Fisheries scandal dampens election victory
Publish date: 02 December 2019
Issue Number: 852
Diary: IBA Legalbrief Africa
The sixth multiparty elections since Namibia’s independence has seen President Hage Geingob and his ruling Swapo retain power albeit under an enormous corruption cloud, notes Legalbrief. An ailing economy, devastating drought and the biggest graft scandal in its history weighed on support for Geingob. His party received 56% of the votes for the National Assembly – significantly less than the 80% at the last poll. Al Jazeera reports that independent candidate Itula Panduleni Filemon Bango finished second, with just more than 29% of the vote. The Guardian reports that Itula made history as the first independent candidate for the presidency, though he retained his ruling party membership. The leader of the official opposition party, McHenry Venaani, came in third with 5.3%. In the legislative vote to choose 96 members of Parliament, the ruling party lost its two-thirds majority after it secured 63 seats, down from 77, while the official opposition party, Venaani’s Popular Democratic Movement (PDM), will hold 16 seats, improving from its 2014 total of five. 'I am humbled and commit to serve the Namibian nation with more passion and utmost dedication, to bring tangible improvements in the lives of our citizens,' Geingob said (before the results were announced).

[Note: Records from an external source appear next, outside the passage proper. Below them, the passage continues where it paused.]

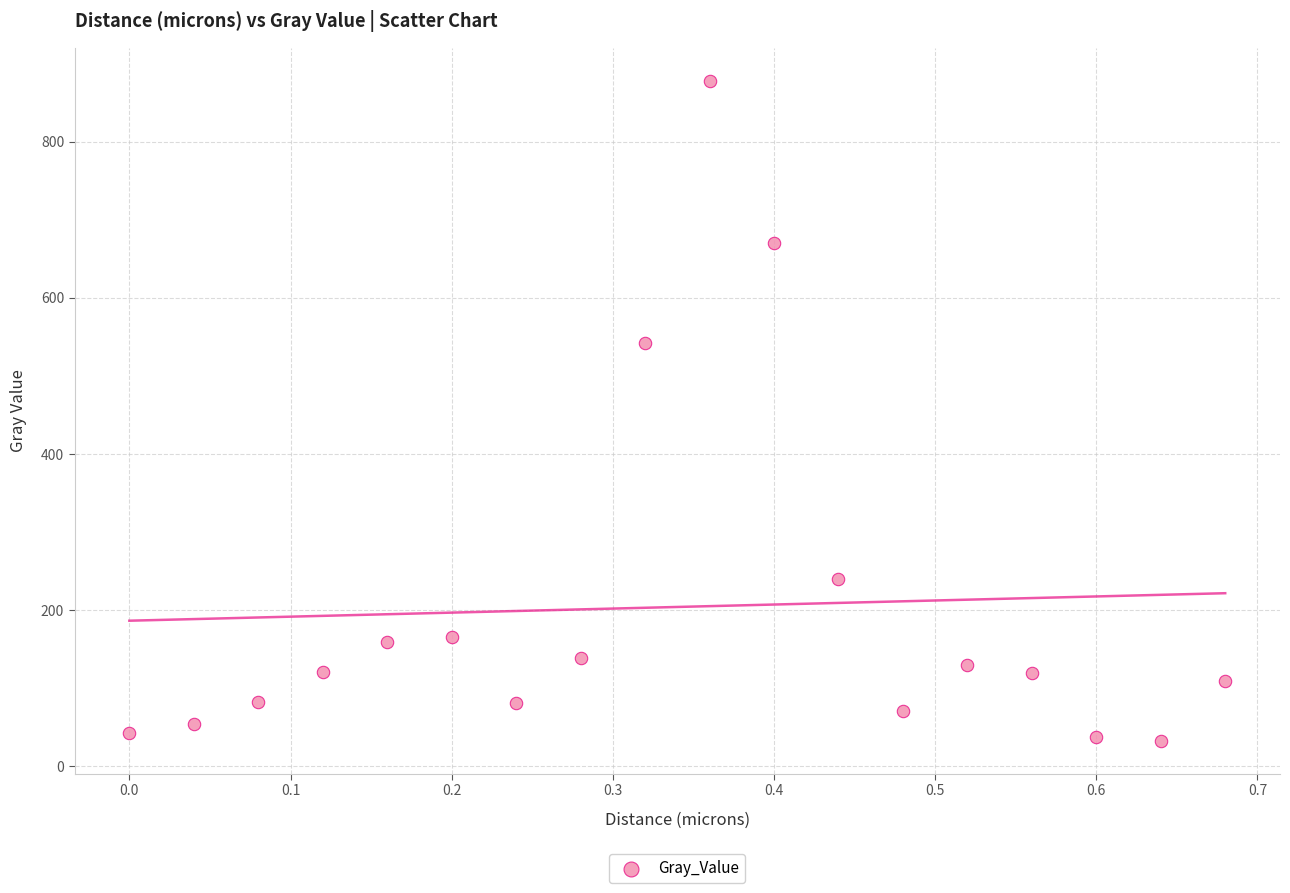

What is the range of X values (max minus min)?

0.7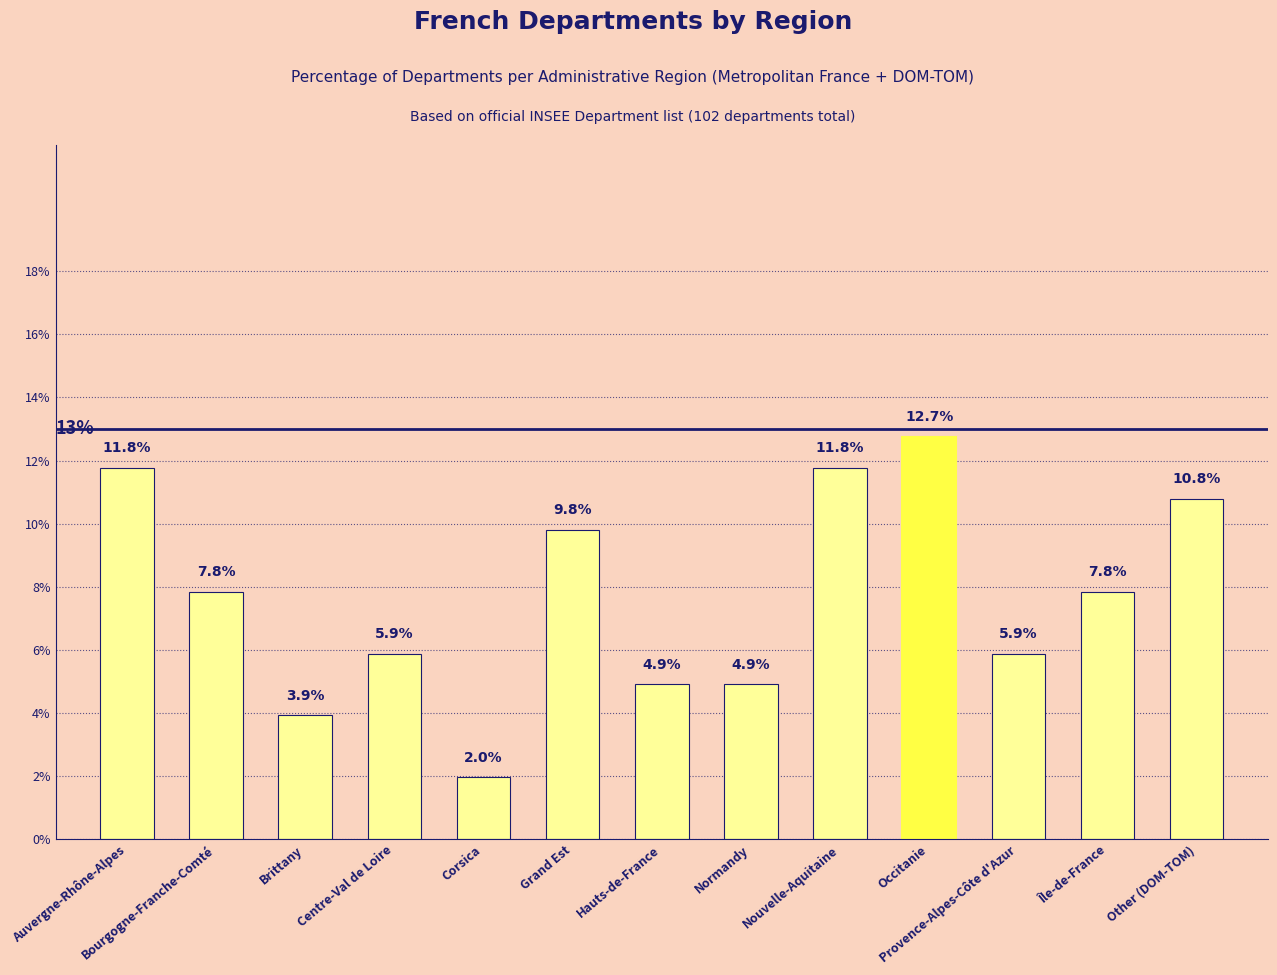

What is the approximate value at Other (DOM-TOM)?

10.8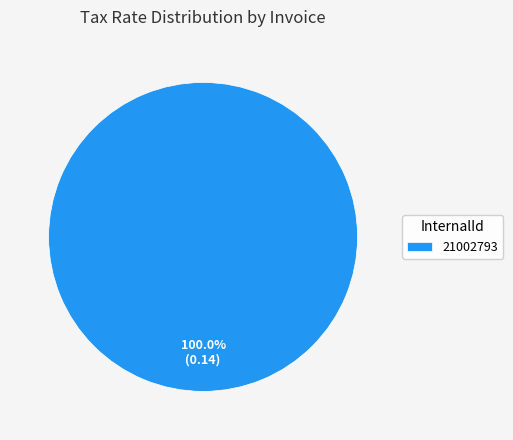

Rank the categories by value from lowest to highest.

21002793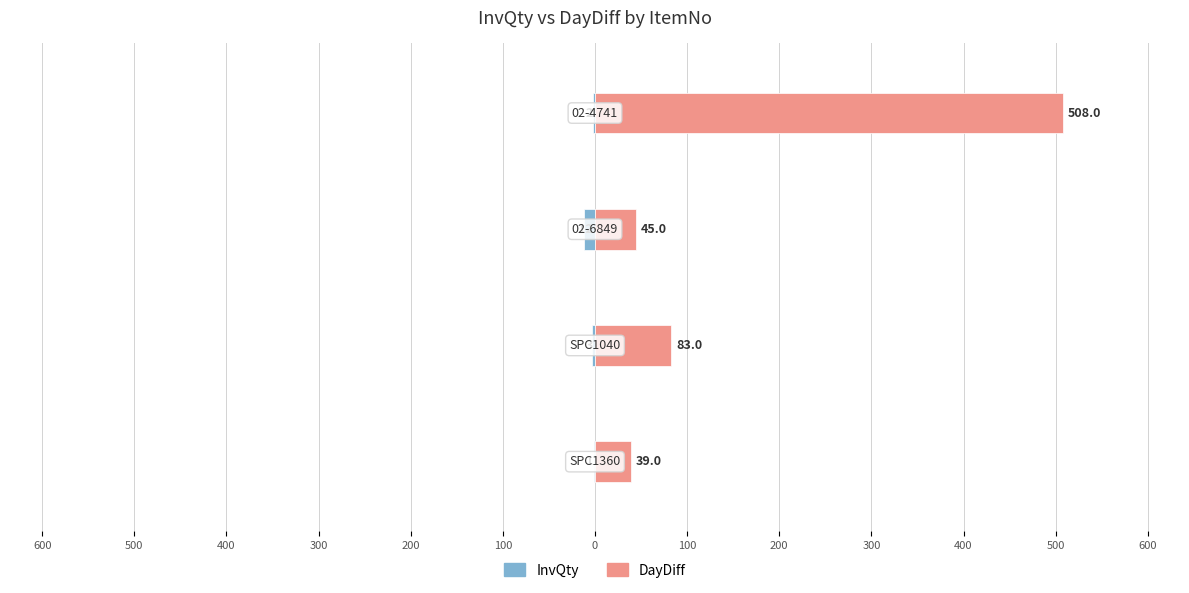

Rank the series by their average value, from lowest to highest.

InvQty, DayDiff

The election was carried out in a peaceful and orderly manner, the Commonwealth observers who were deployed to the country have noted. However, a report on the IoL site notes that they noted that the processing of voters was slow, ‘resulting in an arduous polling experience for many voters, with lengthy queues and voting extending well beyond the close of polls. Zambia’s former Attorney-General Musa Mwenye called on the Election Commission of Namibia, political parties, civil society and other electoral stakeholders to engage in post-election, inclusive dialogue on how to resolve the issue of the lack of a verifiable paper trail ahead of future elections. He also stressed the need to invest more in voter education.
Al Jazeera's Investigative Unit has revealed how it exposed the corruption in the fishing industry which has implicated former Fisheries and Marine Resources Minister Bernhard Esau as well as Geingob's personal lawyer, Sisa Namandje. Posing as Chinese investors, journalists attempted to enter the Namibian fishing industry to acquire highly lucrative fishing quotas for a proposed joint-venture with Namibian fishing company Omualu. During the investigation, Esau requested a donation of $200 000 from the Chinese ‘investors’ for Swapo ahead of the poll. Filmed by hidden cameras, Esau can also be seen accepting an iPhone from Al Jazeera's reporters. Under the instructions of Omualu's managing director Sacky Kadhila-Amoomo, the donation was to be laundered to the Swapo party, under the guise of a foreign investment in a real-estate. The donation was to be channelled through the trust account of Sisa Namandje, who has been the personal lawyer of all Namibian Presidents since the country's independence in 1990. ‘You guys must be careful speaking to people about paying the Minister,’ Namandje told the undercover reporters. As they negotiated a partnership with Omualu, they were asked to make a $500 000 payment and give a 20% share of the joint-venture to Mike Nghipunya, CEO of the state-run fishing company Fishcor. In response to the investigation, Kadhila-Amoomo told The Namibian newspaper that he knew from the start the undercover reporters were ‘fake businessmen’. ‘I played along … in order to confirm my suspicions,’ he said. The so-called Fishrot Files, published two weeks ago by Wikileaks, comprised e-mails, memos, PowerPoint presentations, company financial records, photos and videos, and show how Samherji, one of Iceland's largest fishing companies, colluded with senior political and business figures in Namibia to gain preferential access to the country's lucrative fishing grounds.
Two high-profile SA lawyers who are representing the accused in the fishing matter have been released after they were ordered to pay fines for immigration-related charges. Mike Hellens and Dawie Joubert who have previously represented former President Jacob Zuma, were ordered to pay fines of US$700 after they pleaded guilty in the Windhoek Magistrate's Court to contravening the Namibia Immigration Control Act. A report on the News24 site notes that they pleaded guilty to the first count of conducting business in Namibia without a proper work permit and a second count of furnishing false information to an immigration officer. They were in the country to defend Esau Shanghala and the four other suspects in the fishing quota scandal. A TimesLIVE report notes that the lawyers were ordered to find their own way back to the Hosea Kutako International Airport to catch the next flight back to SA.
In other developments, a freelance journalist with the Namibia Press Agency (Nampa) has been dismissed for participating in a television panel discussion on the 'Fishrot' scandal. Vita Angula confirmed that the agency terminated his contract last Tuesday. The Namibian reports that he was informed that he had risked compromising Nampa's editorial policy stance and harming its reputation. ‘I tried being objective with my views on the matter and one of the things I said was labeling it as what it is, corruption,’ Angula said.